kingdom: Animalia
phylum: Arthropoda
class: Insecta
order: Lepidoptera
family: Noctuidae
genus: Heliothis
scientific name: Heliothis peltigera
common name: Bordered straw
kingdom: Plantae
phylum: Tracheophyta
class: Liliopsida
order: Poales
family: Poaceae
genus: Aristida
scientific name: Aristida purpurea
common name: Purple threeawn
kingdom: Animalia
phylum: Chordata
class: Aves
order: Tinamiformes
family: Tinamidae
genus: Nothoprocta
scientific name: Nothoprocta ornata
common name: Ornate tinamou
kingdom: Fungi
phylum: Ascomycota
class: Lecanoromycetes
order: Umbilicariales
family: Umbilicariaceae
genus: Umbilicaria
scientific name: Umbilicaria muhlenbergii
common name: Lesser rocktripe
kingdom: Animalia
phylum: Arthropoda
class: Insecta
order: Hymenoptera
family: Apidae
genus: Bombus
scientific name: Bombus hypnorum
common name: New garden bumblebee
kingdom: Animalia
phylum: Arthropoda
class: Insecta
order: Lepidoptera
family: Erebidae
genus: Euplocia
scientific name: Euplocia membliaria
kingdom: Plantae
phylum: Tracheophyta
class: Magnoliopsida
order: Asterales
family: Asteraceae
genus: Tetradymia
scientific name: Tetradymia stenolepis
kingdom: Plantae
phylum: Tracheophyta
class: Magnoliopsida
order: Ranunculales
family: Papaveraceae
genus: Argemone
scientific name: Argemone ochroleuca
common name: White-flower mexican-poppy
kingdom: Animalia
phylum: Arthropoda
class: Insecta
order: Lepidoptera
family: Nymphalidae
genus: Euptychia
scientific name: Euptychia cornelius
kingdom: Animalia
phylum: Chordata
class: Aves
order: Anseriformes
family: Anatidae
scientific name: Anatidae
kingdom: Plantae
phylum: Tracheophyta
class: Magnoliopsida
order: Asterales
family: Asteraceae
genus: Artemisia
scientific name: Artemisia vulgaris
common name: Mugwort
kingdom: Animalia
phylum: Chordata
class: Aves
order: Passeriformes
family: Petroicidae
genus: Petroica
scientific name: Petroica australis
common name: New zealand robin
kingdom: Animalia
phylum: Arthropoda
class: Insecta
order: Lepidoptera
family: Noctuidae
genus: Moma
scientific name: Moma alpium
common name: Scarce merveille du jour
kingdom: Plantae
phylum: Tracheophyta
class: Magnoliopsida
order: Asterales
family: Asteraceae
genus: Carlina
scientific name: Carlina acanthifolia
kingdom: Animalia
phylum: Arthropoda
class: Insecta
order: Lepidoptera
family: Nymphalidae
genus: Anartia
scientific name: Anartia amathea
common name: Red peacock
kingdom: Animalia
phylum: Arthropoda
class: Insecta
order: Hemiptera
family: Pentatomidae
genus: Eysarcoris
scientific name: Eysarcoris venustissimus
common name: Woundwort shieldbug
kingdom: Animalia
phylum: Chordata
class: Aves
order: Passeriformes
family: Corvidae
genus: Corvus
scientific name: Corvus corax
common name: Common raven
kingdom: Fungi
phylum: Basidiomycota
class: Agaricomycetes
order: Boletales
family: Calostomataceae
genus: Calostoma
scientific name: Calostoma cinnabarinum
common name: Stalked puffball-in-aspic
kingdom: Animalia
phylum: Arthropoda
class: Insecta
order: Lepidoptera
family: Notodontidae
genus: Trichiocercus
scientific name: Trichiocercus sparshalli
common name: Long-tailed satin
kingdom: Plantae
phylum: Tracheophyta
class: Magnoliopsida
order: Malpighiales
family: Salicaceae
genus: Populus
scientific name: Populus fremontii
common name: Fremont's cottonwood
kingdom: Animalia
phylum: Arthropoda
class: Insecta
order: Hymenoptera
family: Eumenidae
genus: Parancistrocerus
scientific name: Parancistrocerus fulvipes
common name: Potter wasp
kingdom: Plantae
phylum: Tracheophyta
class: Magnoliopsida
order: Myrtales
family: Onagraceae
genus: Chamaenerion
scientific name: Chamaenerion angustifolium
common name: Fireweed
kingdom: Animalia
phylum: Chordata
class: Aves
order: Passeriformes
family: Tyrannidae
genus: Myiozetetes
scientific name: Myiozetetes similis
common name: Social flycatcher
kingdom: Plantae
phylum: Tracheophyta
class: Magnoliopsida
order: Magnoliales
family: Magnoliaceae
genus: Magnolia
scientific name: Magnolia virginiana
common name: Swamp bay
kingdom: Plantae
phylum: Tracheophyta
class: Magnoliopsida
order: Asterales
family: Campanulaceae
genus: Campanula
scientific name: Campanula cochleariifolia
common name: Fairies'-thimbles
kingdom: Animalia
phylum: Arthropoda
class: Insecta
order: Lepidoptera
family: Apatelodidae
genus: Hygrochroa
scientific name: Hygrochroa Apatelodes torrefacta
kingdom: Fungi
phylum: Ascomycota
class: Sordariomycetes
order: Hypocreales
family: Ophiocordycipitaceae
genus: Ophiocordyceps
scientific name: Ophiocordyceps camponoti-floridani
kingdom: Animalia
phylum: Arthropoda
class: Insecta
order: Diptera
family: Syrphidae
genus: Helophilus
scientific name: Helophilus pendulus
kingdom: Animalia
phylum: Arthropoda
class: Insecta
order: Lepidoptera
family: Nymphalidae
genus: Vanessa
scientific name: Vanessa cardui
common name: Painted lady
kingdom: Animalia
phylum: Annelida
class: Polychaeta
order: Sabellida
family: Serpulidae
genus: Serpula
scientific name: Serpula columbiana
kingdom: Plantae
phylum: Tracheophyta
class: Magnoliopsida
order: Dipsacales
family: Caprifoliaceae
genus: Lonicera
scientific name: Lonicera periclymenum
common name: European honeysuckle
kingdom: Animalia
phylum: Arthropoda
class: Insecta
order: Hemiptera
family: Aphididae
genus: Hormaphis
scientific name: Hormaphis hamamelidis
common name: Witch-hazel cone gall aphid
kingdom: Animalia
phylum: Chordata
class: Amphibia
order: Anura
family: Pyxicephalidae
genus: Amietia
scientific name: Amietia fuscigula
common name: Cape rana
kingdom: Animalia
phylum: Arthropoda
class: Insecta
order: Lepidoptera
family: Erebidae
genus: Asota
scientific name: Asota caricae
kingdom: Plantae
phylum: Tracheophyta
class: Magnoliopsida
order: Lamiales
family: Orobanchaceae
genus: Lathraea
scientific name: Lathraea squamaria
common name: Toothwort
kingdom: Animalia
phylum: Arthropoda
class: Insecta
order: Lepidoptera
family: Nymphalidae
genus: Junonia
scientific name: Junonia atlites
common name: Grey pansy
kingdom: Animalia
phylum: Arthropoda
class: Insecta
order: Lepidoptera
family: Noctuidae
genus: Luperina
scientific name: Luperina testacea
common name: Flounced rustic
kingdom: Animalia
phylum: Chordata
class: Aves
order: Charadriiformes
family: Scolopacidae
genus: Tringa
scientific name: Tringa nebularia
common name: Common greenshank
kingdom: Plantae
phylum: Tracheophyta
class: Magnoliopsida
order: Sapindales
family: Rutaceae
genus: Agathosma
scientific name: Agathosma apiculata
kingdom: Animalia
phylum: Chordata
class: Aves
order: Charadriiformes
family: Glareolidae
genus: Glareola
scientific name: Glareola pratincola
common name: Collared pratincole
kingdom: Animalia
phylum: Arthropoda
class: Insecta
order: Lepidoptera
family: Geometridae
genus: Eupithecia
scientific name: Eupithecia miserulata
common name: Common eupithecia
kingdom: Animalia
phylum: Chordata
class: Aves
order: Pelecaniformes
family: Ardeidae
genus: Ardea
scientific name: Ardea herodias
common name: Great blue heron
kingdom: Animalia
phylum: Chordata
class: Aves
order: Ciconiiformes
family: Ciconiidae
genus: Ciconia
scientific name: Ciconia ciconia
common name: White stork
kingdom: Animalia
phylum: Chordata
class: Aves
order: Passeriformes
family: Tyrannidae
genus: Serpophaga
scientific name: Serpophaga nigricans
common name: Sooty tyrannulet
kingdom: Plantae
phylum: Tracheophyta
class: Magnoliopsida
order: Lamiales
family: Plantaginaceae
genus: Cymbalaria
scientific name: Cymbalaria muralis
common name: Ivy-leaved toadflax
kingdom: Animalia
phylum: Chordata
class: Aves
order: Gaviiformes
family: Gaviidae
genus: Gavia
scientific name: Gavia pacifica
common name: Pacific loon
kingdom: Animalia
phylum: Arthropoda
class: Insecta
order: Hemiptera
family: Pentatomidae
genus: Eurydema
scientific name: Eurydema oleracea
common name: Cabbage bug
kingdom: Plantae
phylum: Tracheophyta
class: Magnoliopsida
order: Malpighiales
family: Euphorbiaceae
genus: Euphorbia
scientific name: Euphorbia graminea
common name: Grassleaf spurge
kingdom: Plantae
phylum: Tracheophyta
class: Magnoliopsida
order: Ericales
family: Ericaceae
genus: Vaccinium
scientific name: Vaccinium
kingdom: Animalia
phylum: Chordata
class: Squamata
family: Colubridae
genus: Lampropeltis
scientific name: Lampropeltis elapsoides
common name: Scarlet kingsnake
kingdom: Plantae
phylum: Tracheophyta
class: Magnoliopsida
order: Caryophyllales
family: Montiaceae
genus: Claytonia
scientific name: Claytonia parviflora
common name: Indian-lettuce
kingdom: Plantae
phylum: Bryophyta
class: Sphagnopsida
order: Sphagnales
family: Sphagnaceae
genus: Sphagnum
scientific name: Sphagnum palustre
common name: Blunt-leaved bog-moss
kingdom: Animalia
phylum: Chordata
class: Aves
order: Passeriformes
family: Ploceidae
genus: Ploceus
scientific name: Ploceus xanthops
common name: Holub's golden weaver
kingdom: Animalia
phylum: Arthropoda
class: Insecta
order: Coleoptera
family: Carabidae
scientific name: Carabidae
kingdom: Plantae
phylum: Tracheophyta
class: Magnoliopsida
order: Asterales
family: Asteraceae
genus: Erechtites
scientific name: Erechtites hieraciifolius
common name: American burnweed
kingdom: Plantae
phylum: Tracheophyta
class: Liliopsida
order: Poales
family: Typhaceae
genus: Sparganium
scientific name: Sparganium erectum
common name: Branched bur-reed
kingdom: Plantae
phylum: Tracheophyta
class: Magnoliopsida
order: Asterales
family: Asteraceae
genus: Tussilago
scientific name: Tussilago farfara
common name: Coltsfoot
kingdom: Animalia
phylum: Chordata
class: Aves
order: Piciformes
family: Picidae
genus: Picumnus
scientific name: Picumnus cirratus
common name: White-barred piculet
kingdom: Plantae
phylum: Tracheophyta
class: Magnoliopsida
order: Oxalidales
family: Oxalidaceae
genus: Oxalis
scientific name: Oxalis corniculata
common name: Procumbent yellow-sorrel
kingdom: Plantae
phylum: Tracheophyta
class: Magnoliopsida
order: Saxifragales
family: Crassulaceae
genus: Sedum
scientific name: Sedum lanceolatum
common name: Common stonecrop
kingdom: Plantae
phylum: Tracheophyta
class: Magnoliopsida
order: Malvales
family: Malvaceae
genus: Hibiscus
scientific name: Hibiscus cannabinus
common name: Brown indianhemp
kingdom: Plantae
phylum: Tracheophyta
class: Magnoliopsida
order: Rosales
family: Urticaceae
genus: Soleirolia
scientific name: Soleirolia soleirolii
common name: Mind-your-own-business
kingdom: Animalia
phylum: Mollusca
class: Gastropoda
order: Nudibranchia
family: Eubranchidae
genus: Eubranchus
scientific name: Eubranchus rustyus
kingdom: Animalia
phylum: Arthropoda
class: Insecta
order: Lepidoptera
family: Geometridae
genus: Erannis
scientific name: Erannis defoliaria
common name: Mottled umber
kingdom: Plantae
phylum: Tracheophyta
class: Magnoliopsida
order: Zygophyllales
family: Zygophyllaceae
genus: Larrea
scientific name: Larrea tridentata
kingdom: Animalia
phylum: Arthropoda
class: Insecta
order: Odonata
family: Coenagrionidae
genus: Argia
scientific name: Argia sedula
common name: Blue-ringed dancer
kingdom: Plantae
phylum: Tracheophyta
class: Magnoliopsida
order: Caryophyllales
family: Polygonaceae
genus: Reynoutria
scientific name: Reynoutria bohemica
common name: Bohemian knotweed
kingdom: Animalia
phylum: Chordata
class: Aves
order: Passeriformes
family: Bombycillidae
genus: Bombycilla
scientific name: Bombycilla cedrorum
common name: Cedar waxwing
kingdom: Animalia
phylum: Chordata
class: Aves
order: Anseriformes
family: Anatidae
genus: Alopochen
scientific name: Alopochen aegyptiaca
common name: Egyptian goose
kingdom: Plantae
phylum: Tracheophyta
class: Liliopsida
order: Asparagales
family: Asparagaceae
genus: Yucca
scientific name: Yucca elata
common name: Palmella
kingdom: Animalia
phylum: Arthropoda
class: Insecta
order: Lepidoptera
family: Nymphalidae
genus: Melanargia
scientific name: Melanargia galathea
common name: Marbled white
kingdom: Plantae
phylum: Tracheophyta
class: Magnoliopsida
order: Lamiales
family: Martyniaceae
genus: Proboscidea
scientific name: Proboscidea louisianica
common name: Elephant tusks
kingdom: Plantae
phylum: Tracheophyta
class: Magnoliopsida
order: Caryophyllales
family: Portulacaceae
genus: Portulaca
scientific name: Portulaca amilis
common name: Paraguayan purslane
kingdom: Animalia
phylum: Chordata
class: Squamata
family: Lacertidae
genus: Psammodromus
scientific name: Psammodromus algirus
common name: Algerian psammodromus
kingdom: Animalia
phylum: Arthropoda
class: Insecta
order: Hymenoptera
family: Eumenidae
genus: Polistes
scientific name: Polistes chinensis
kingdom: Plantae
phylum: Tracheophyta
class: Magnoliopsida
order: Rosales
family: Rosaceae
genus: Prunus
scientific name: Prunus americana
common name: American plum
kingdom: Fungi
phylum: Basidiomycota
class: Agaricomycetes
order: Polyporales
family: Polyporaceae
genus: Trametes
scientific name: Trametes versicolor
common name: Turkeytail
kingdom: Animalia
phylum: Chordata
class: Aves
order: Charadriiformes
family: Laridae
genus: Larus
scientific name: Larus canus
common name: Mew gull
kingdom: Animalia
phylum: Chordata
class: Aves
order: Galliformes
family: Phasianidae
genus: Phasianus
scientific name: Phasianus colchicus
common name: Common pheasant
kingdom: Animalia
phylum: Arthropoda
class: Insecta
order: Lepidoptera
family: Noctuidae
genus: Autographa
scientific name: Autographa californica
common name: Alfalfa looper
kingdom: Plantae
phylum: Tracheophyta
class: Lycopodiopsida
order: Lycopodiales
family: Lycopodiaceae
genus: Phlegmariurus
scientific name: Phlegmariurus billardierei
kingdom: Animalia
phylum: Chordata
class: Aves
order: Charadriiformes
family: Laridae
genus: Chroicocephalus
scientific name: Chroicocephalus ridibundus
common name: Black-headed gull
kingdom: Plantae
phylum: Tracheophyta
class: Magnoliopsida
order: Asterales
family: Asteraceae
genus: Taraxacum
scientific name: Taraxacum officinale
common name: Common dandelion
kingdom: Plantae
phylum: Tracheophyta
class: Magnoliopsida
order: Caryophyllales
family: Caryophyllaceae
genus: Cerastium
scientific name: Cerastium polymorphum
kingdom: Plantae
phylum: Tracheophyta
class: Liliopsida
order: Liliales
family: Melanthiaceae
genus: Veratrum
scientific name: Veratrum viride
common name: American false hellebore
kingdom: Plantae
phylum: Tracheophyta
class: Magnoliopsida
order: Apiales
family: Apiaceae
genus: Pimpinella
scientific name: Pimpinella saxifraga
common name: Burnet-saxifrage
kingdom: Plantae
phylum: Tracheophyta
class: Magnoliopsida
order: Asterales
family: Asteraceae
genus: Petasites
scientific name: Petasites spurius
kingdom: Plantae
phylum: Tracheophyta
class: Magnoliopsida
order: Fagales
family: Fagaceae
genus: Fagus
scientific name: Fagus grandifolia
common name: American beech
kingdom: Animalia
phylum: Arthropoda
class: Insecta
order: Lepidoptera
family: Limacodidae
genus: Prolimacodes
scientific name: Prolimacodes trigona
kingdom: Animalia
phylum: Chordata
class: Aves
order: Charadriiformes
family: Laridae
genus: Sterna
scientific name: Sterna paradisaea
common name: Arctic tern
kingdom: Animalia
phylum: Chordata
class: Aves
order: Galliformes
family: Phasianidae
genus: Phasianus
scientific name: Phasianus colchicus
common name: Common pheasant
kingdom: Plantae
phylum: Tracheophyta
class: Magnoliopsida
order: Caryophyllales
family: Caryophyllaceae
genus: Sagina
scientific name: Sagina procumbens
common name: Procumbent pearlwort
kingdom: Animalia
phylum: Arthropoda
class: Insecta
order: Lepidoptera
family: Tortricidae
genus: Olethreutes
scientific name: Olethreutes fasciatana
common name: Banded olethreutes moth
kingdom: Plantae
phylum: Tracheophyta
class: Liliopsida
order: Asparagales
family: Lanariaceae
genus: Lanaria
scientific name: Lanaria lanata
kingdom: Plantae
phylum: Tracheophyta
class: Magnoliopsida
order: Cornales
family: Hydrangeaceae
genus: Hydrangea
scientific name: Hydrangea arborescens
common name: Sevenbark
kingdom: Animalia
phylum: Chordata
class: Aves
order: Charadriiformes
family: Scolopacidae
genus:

### Requirements
Rewrite the lines between the one holding "family: Ardeidae" and the one holding "genus: Serpophaga", inclusive, swapping "common name" for "everyday name" and keeping everything else the same.

### Result below
family: Ardeidae
genus: Ardea
scientific name: Ardea herodias
everyday name: Great blue heron
kingdom: Animalia
phylum: Chordata
class: Aves
order: Ciconiiformes
family: Ciconiidae
genus: Ciconia
scientific name: Ciconia ciconia
everyday name: White stork
kingdom: Animalia
phylum: Chordata
class: Aves
order: Passeriformes
family: Tyrannidae
genus: Serpophaga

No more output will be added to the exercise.